*Problems and tasks*.
1. Write out the part of the JavaScript equality thread starting with "The first reference" and going on through "evaluate to true.", word for word.
2. Carry on the thread about JavaScript equality and object coercion, picking up right after its last sentence.

*Selected passage*.
* * *

1. The expressions are comparing an object `a` with numbers 1 and 2 in both instances. So... these comparisons involve different types.
2. The double equal sign (==) is a loose equality meaning it will first convert the operands into a common primitive type between the two, in this case, a Number.
3. Type coercion for the object will involve calling the `valueOf()` method first, which has been declared in the object definition.
The first reference to (a==1 && ... ) invokes a call to `a.valueOf()` which increments `a.num` from 0 to 1. The 2nd reference ( ... && a==2) invokes the same method, incrementing `a.num` and returning 2.
Therefore, the equality check above essentially becomes:
(1==1 && 2==2)
Both evaluate to true.
Here's are some articles I found to help you grasp this more clearly:
http://2ality.com/2012/11/coercing-objects.html
https://codeburst.io/javascript-double-equals-vs-triple-equals-61d4ce5a121a
https://www.valentinog.com/blog/coercion/
+ 20
Santanu Sikder 👍You are welcome!😊
David Carroll solved this,😉
I tried to give an acceptable answer.🍻
+ 18
Santanu Sikder
When we assign an object to a variable, the reference of the object is what the variable holds and not the object itself.

* * *

*Dataset excerpt*.
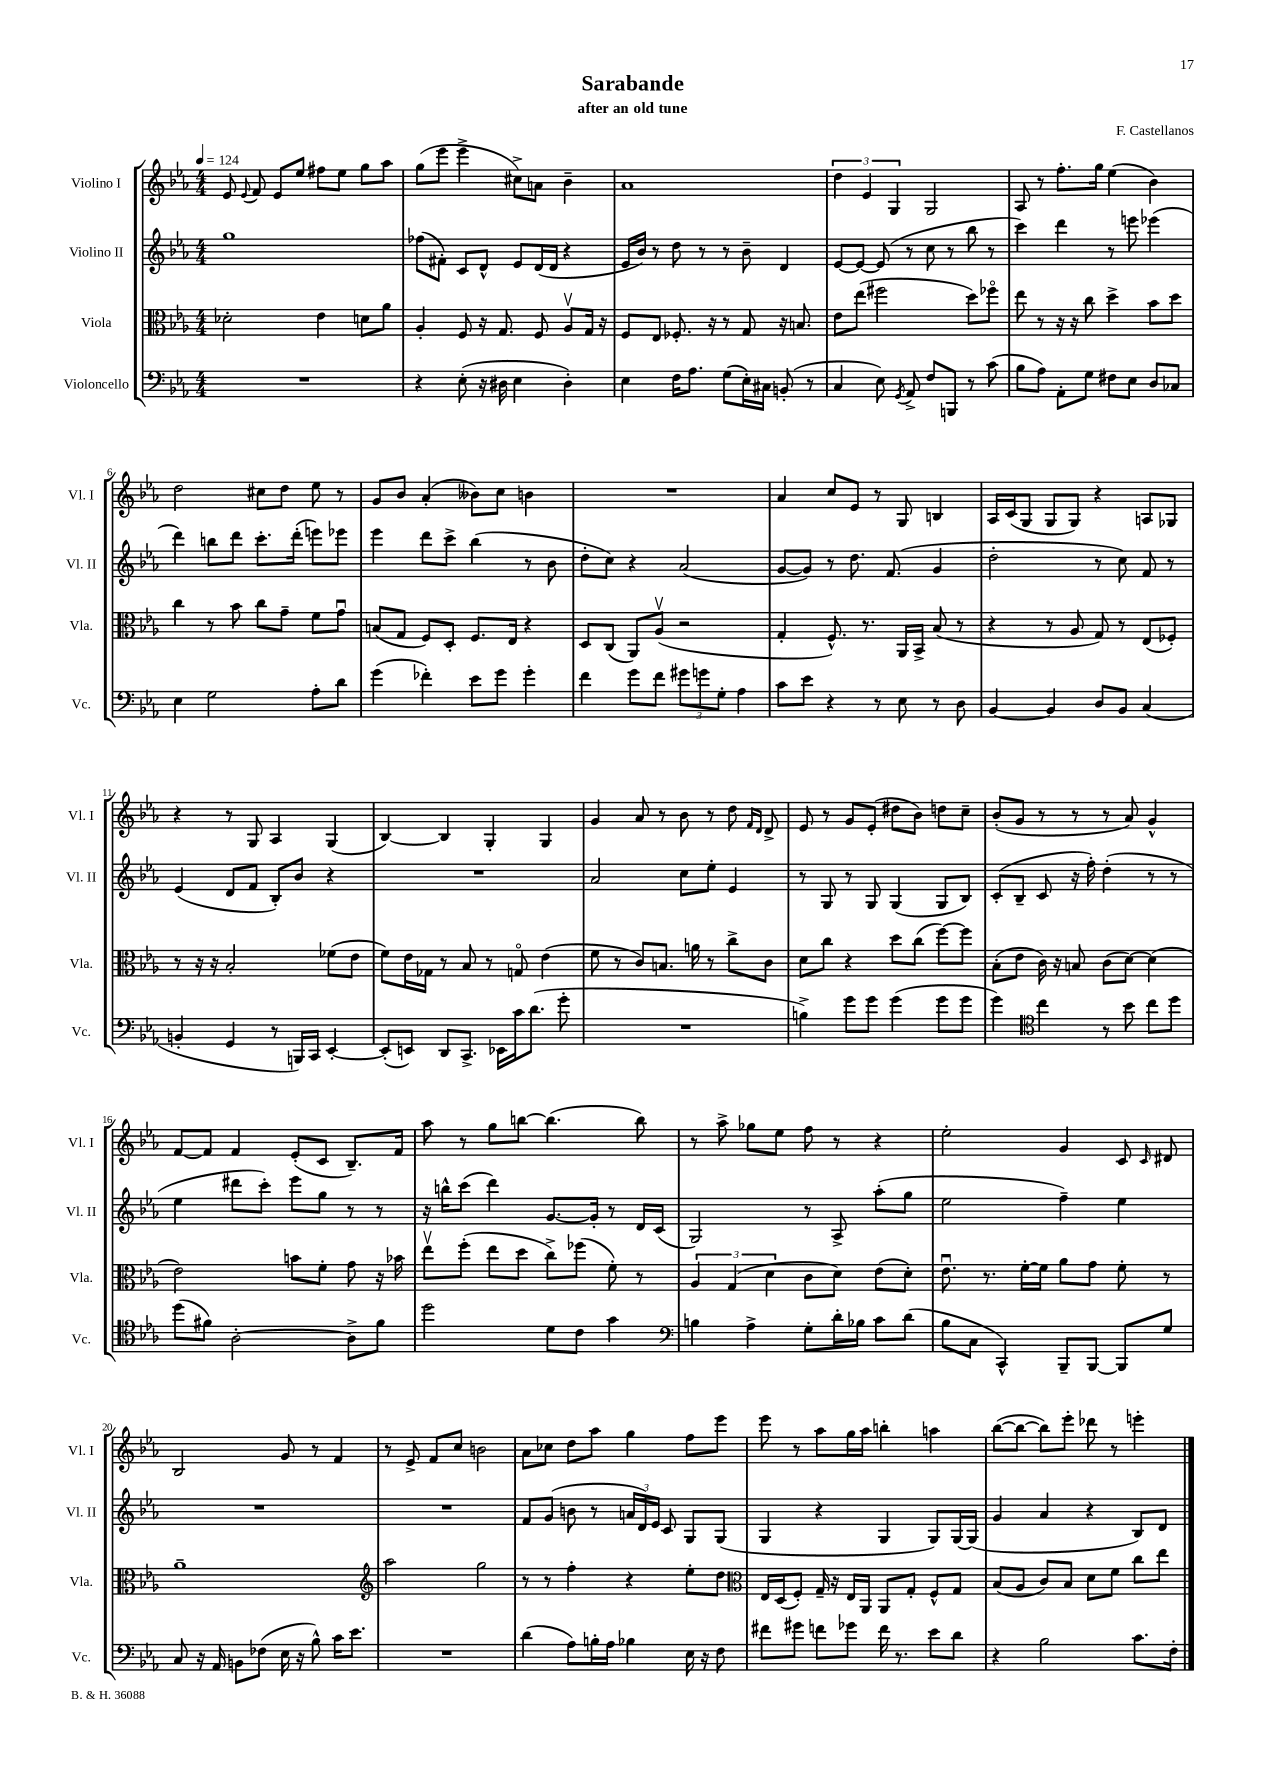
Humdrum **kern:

* * *

*Answers per task*.
1.
The first reference to (a==1 && ... ) invokes a call to `a.valueOf()` which increments `a.num` from 0 to 1. The 2nd reference ( ... && a==2) invokes the same method, incrementing `a.num` and returning 2.
Therefore, the equality check above essentially becomes:
(1==1 && 2==2)
Both evaluate to true.

2.
So, when assigning an object to a constant variable, the reference of the object becomes constant to that variable and not to the object itself. Therefore, the object is mutable.
+ 13
Mofey I hope this example can help you👍
https://code.sololearn.com/W3CwqAGgJqRV/?ref=app
+ 9
Danijel Ivanović to be honest, it really didn't
+ 9
Wow, David Carroll, that's a really huge explanation, comparable with the lecture given in the University. However though, it helped.
Thank you
+ 9
According to me, each time the object a is appearing in the equality check, its member function valueOf() is also run. And everytime it is run, it does this.num += 1 and returns that value.
So, initially num = 0; then on the first call to a (in the equality check), this happens:
num = 0;
num += 1; // = 1, by the valueOf() function
return num; // Returns 1
and, a == 1 returns true.
Then, on the second call to a (in the equality check), this happens:
num = 1; // After the previous increment by valueOf()
num += 1; // = 2, by the valueOf() function
return num; // Returns 2
and this time, a == 2 returns true.
Since both of them return true, && operator returns true and hence, the check returns true.
But one question- What is the use of the const keyword here, if num isn't constant?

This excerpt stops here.